Fusion for Energy (F4E) is responsible for providing Europe’s contribution to ITER, the world’s largest scientific partnership that aims to demonstrate fusion as a viable and sustainable source of energy. It had the necessity of integrating different project management applications and providing consistent, standardised reporting.
ITER brings together seven parties that represent half of the world’s population – the EU, Russia, Japan, China, India, South Korea and the United States. The ultimate goal of ITER is to construct and operate a fusion experiment with 8x the volume of the current largest fusion device. These experiments hope to demonstrate a viable design for a future prototype commercial fusion power plant.
Currently the project is still in its construction phase, which is scheduled to last more than 10 years. Europe’s multi-billion euro contribution, as managed by F4E, has multiple interfaces with the central ITER Organization and agencies in the other parties. As a European Agency, F4E also has to interact with the European Commission.
“This is an incredibly complex undertaking with lots of information being generated by different applications. We use SAP for accounting and to track contracts; Primavera for planning; and custom databases and applications,” explains Richard Roper, Project Controls Manager, F4E. “The problem was none of these programmes could talk to each other, making reporting very time consuming and error-prone.” Tessella had already been involved with ITER, helping to build similar systems so the company seemed like an ideal fit to integrate F4E’s application platforms.
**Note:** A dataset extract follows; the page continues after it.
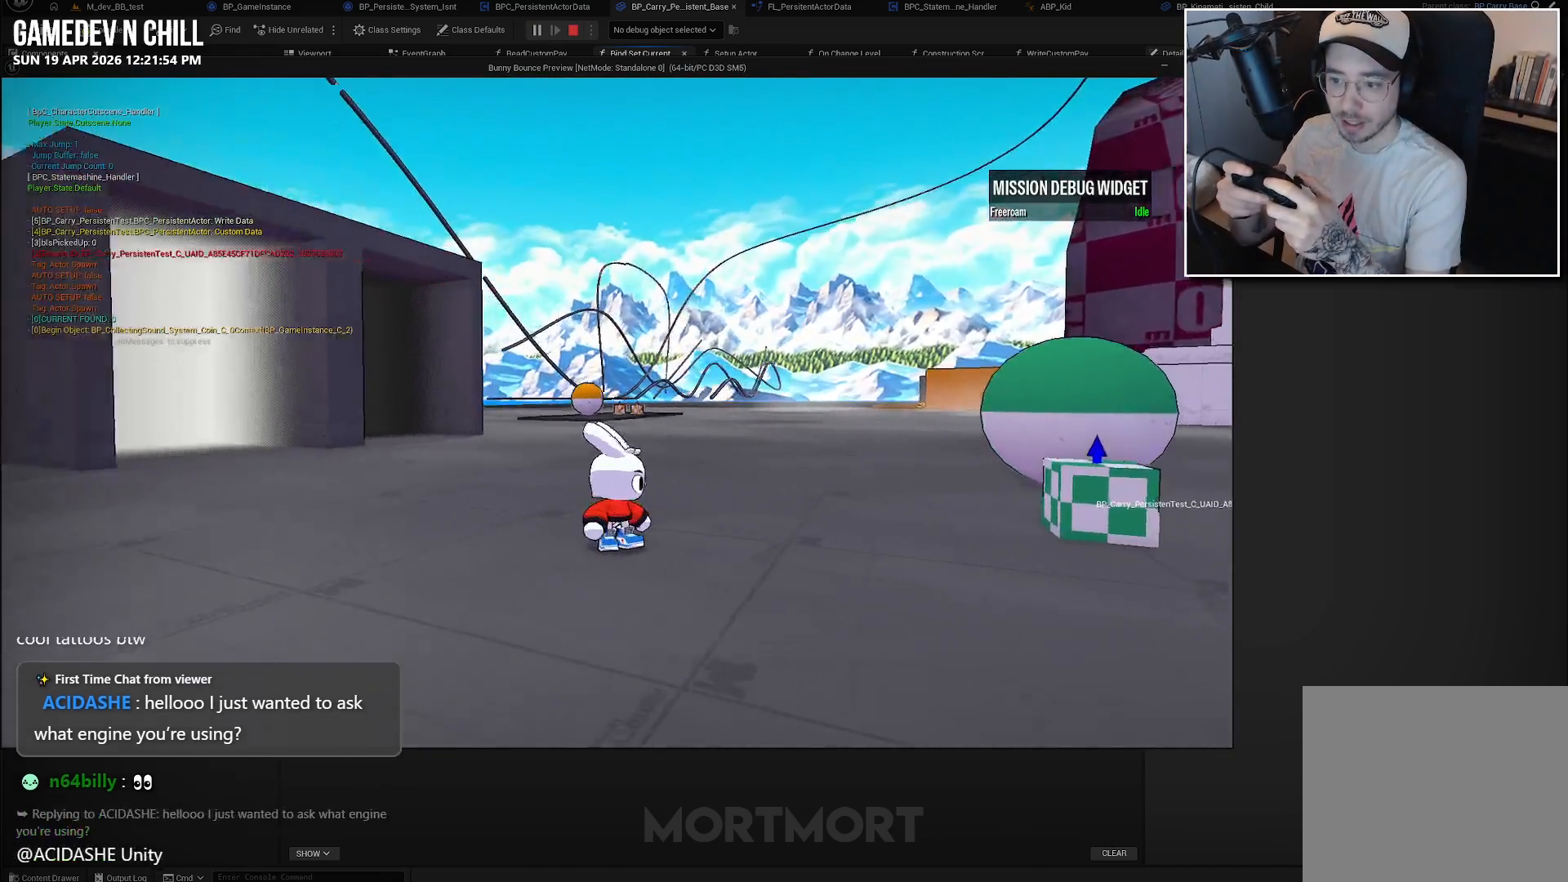
{"buttons": [], "left_stick": "center", "right_stick": "left", "events": [[217, "left_stick", "down"], [417, "left_stick", "center"]]}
“Tessella brought experience of developing project management reporting systems at UKAEA and the ITER Organization to F4E,” adds Roper. “This allowed us to set a standardised system of codes and processes that could be supported by an integrated system.”
Solution and Benefits
The codes were designed to minimise replication of information between systems, meaning there would be only one authoring system for each piece of data. The integrated reporting system would then combine all the data from each system, primarily using the standardised WBS to link them. Tessella also performed a study of cost tools, and provided a recommendation on which Fusion for Energy should deploy.
After the consultancy phase, Tessella worked with the IT department to deploy updates to its data warehouse and wrote and deployed ETL scripts to populate it. This provided a central repository of information that could be queried to generate the reports Fusion for Energy needed.
“We had two Tessella people here full-time for nine months working to integrate the systems. Adding to the complexity is the difficulty of extracting some of the data from a system located in Brussels,” says Roper. “Tessella also helped us upgrade to Primavera 8 during the same period. The team’s collaborative approach made the whole experience seamless.”
Tessella also deployed and configured the cost management tool and took responsibility for the related month end process. This allowed performance to be monitored against both the project baseline and an annual reference plan.
With the data in place, Tessella used its extensive experience of data visualisation to put in place a number of interactive reports that showed, at a glance, the status of the project. More detailed reports were also constructed, allowing experts to explore the available data more closely.
“We are now starting to exploit the system to be able to answer quickly and accurately questions put to us by external partners and auditors and have a new set of monthly reports built on the system that allow F4E senior management to visualise the status of the project and identify areas that need their attention,” continues Roper. “It is a real time, single pane of glass that gives everyone access to all critical data, making us more productive while increasing the accuracy of the data.”
A further benefit is the fact that employees no longer need to dig into native applications for data because it is available in the reports. This means F4E needs far fewer licences for each application, which has in turn reduced costs.
“We are saving money but by far the biggest advantage is the time it now takes to generate the information. It used to take us days to compile reports but now they are available at the touch of a button,” comments Roper. “That makes everyone’s life easier and helps us to work together more effectively.”
The plan now is to extend the functionality of the system and expand it to include other areas of the business. The ultimate goal is for the central database warehouse to become the centralised repository for all information on any subject, not just project management. This might include HR, procurement and the tender process.
“Tessella played a critical role in integrating our disparate data sets and making critical information available quickly. The team was flexible, responsive and had a great understanding of the technology involved,” concludes Roper. “We were also able to redeploy one of the Tessella consultants on an ad hoc basis as a statistician to other parts of the business. That way Tessella added value above and beyond the agreed contract.”
Tessella continues to work for F4E in a number of guises, recently winning the contract to support the future development of COBRA within the IT department. As such, the company and its consultants will help F4E evolve and rise to the challenge of making nuclear fusion a reality.